Artificial Intelligence & Machine Learning
,
Next-Generation Technologies & Secure Development
Safety Concerns Emerge Amid o3, o4-mini and GPT-4.1 Launches

OpenAI’s mid-April announcements include its most advanced reasoning models o3 and o4-mini, with a biorisk monitor, the quietly released GPT-4.1 coding family, and the upcoming retirement of its costliest model, GPT-4.5.
See Also: Securing Data in the AI Era
The rollout includes leaps in performance, such as 1 million token context windows, tool-enabled chain of thought reasoning and mitigation of lingering safety concerns. As the company refines pricing and model tiers, it also faces pressure to be transparent about testing rigor and risk mitigation strategies.
OpenAI launched on Wednesday o3 and o4-mini, two reasoning models that can natively use ChatGPT’s web browsing, Python execution, image analysis and generation and file reading capabilities in their chain of thought processes.
The company positions o3 as its “most advanced reasoning model ever,” boasting marked improvements over predecessors like o1 and GPT 4 on multidisciplinary benchmarks in math, coding and science. OpenAI’s internal tests show o3 scores 69.1% on the SWE bench verified coding benchmark, while o4-mini achieves 68.1% – just one percentage point behind – yet o4-mini uses the lower o3 mini pricing tier of $1.10 per million input tokens and $4.40 per million output tokens, making it a more resource efficient choice.
Both models support chain-of-thought reasoning that allows them to pause, manipulate and fully parse multimodal inputs – like rotating a photograph or parsing a blurred diagram – before generating responses.
OpenAI has made o3 and o4-mini available to Pro, Plus and Team subscribers via Chat Completions and Responses APIs, with an o4-mini high variant coming soon that aims to further optimize reliability.
In a bid to curb the misuse of more powerful models, OpenAI has deployed a “safety-focused reasoning monitor” atop o3 and o4-mini to intercept prompts related to biological or chemical threats.

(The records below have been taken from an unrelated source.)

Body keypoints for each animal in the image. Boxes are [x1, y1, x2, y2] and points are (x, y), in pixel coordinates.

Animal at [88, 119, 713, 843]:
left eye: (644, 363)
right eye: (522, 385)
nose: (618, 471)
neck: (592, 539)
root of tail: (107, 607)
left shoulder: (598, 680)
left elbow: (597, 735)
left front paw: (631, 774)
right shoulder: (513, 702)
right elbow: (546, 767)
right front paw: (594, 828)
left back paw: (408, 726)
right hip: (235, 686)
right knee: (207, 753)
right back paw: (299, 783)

The monitor is custom trained on over 1,000 hours of red teaming data, runs alongside the base models and enforces content policies by refusing to provide guidance on dangerous protocols. In simulated blocking tests, the system declined to respond to high risk biorisk queries 98.7% of the time, said OpenAI. The company concedes that adversaries might craft new prompts to evade blocks, so it plans to supplement automated monitoring with ongoing human oversight.

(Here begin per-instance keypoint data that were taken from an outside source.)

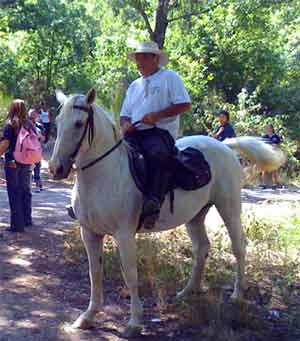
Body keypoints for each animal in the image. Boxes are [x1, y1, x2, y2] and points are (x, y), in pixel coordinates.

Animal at [49, 88, 286, 338]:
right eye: (58, 121)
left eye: (78, 123)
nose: (55, 168)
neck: (104, 174)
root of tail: (225, 147)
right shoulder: (90, 233)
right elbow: (94, 273)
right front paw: (88, 316)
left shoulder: (124, 235)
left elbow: (130, 275)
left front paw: (134, 323)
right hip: (196, 216)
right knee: (202, 248)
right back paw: (187, 292)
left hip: (229, 207)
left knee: (238, 246)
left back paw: (237, 295)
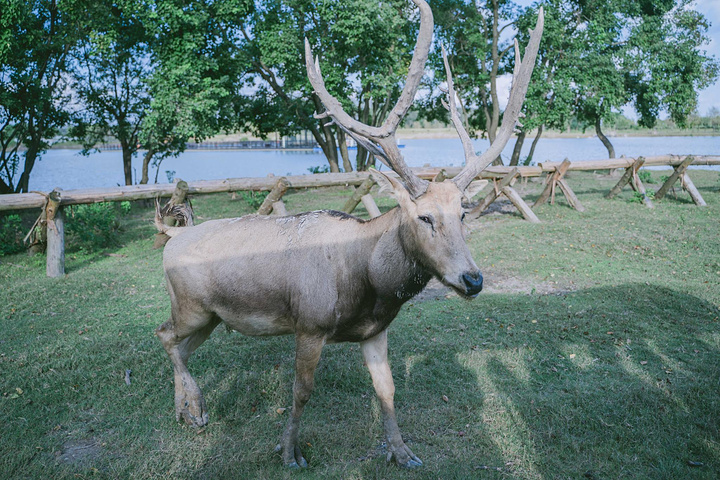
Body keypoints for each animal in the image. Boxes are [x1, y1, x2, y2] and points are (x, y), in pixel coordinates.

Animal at [155, 0, 544, 466]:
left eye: (463, 214)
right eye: (424, 217)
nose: (473, 279)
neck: (370, 286)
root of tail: (170, 237)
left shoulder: (375, 331)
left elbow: (388, 389)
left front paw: (401, 451)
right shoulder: (309, 323)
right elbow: (301, 392)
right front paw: (289, 450)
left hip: (211, 316)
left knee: (180, 346)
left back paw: (184, 410)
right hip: (191, 306)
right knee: (165, 336)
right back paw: (195, 407)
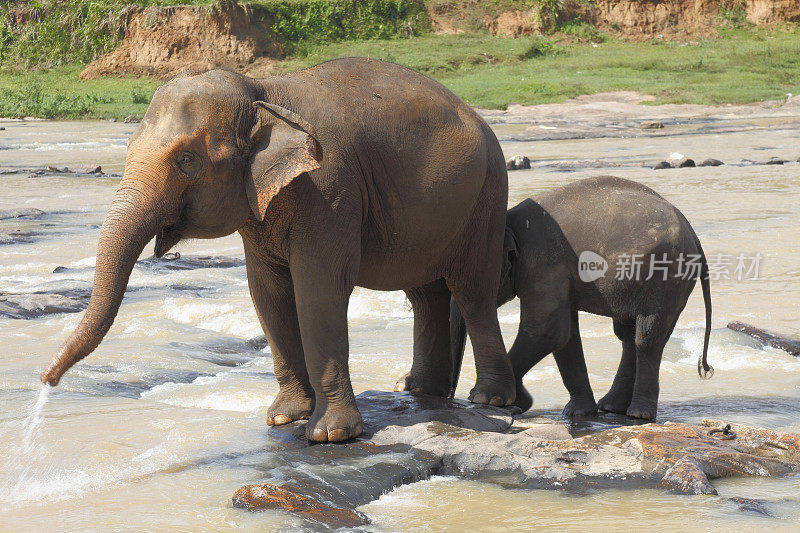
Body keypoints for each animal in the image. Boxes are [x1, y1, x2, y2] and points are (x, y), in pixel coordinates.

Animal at [40, 57, 512, 440]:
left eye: (187, 160)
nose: (46, 382)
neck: (262, 91)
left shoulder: (329, 189)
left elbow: (318, 290)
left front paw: (329, 435)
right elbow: (267, 293)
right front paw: (284, 418)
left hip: (488, 196)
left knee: (473, 292)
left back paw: (488, 401)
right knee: (426, 295)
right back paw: (418, 390)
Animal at [450, 176, 712, 420]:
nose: (452, 399)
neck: (508, 220)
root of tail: (693, 234)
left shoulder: (544, 265)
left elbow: (547, 331)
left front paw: (496, 400)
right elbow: (565, 337)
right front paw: (574, 412)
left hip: (666, 279)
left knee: (646, 337)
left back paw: (638, 414)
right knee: (627, 335)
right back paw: (611, 407)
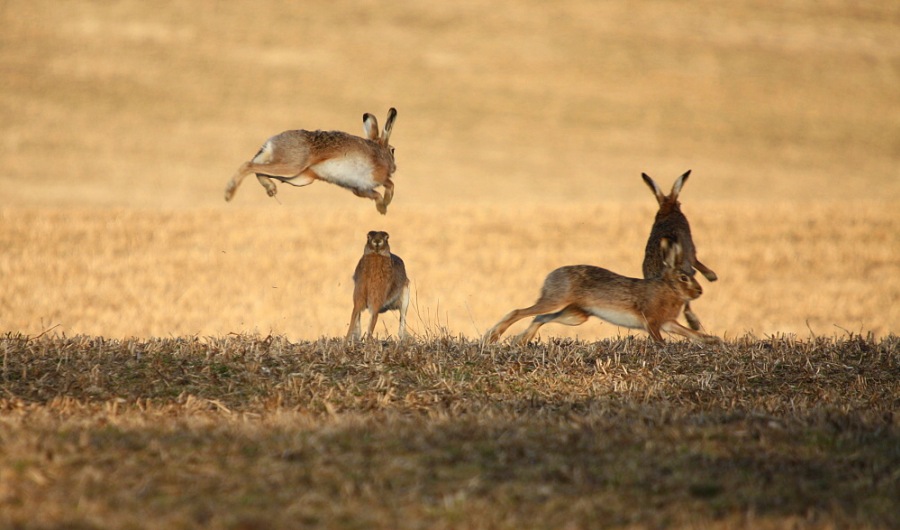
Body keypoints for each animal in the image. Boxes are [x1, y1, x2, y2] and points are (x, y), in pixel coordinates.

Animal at [224, 108, 398, 214]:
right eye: (393, 150)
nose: (395, 167)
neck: (381, 153)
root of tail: (271, 143)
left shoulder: (360, 189)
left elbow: (375, 194)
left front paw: (382, 208)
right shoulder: (377, 177)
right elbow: (390, 185)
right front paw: (385, 205)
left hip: (300, 178)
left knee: (259, 169)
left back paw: (270, 188)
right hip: (292, 165)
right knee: (248, 165)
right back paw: (229, 193)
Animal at [484, 239, 721, 345]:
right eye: (684, 278)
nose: (699, 291)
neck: (668, 289)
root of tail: (552, 274)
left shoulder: (668, 322)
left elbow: (689, 333)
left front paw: (712, 340)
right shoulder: (652, 321)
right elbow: (659, 340)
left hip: (575, 316)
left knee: (541, 317)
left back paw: (521, 341)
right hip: (556, 300)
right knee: (519, 311)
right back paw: (493, 337)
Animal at [641, 170, 717, 331]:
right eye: (680, 203)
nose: (680, 205)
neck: (668, 211)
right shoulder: (692, 254)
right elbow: (698, 263)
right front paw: (712, 276)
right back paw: (693, 323)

OpenAI’s partners warn that the company’s rushed evaluations have left gaps. Red teaming collaborator Metr said that OpenAI’s evaluation was “conducted in a relatively short time, and we only tested o3 with simple agent scaffolds,” adding that they expected higher performance on benchmarks with “more elicitation effort.”
Metr also cautioned that “While we don’t think this is especially likely, it seems important to note that [our] evaluation setup would not catch this type of risk,” pointing to the limits of pre-deployment testing.

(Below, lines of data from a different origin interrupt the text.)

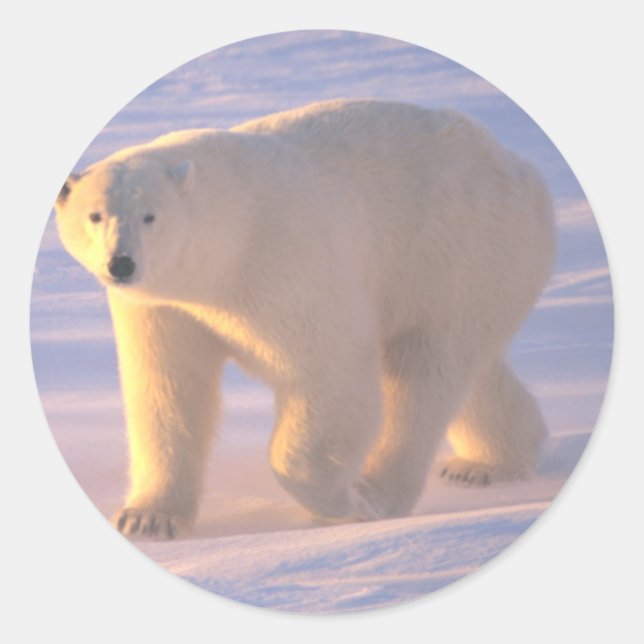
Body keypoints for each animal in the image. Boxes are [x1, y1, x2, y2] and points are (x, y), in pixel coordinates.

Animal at [55, 99, 555, 539]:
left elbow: (327, 373)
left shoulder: (284, 263)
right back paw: (488, 464)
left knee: (424, 373)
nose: (121, 264)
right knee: (475, 369)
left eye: (150, 216)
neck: (229, 236)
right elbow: (168, 390)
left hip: (460, 246)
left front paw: (342, 500)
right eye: (94, 215)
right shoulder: (163, 307)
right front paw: (148, 518)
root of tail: (524, 171)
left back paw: (378, 492)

OpenAI’s own safety report showed that Apollo Research observed cases of “in-context scheming and strategic deception,” where models manipulated simulated quotas or disobeyed explicit tool bans. It quoted Apollo’s findings, saying that the research “shows that o3 and o4-mini are capable of in context scheming and strategic deception … This may be further assessed through assessing internal reasoning traces.”
Two days prior to the o3 and o4-mini’s launch, OpenAI quietly rolled out the GPT-4.1 family, including mini and nano variants, tuned for software engineering tasks and featuring a 1 million token context window – longer than “War and Peace” – in a single prompt.
The model has been optimized for real-world use based on direct feedback to improve in areas including frontend coding, making fewer extraneous edits, following formats reliably, adhering to response structure and ordering and consistent tool usage. The model offers pricing of $2 per million input tokens and $8 per million output tokens, with GPT-4.1 mini and nano as even leaner, cheaper options.
GPT-4.1 shipped without a public safety report or system card, an industry first for OpenAI. Company spokesperson Shaokyi Amdo reportedly said that GPT-4.1 was “not a frontier model, so there won’t be a separate system card released for it.”
Former OpenAI safety researcher Steven Adler countered that transparency norms hinge on these cards, TechCrunch reported. “System cards are the AI industry’s main tool for transparency and for describing what safety testing was done,” he told the publication. Secure AI Project co founder Thomas Woodside added that “more sophisticated the model, the higher the risk it could pose,” arguing that the performance leaps make a safety report “all the more critical.”
A day prior to GPT-4.1’s release, OpenAI reportedly said it would retire API access to GPT-4.5 on July 14, though the model code named Orion will remain in ChatGPT’s research preview for paying users. GPT-4.5 debuted in late February as OpenAI’s largest ever model, trained on unprecedented compute and data to boost writing and persuasiveness over GPT-4o, but carried a steep price of $75 per million input tokens and $150 per million output tokens.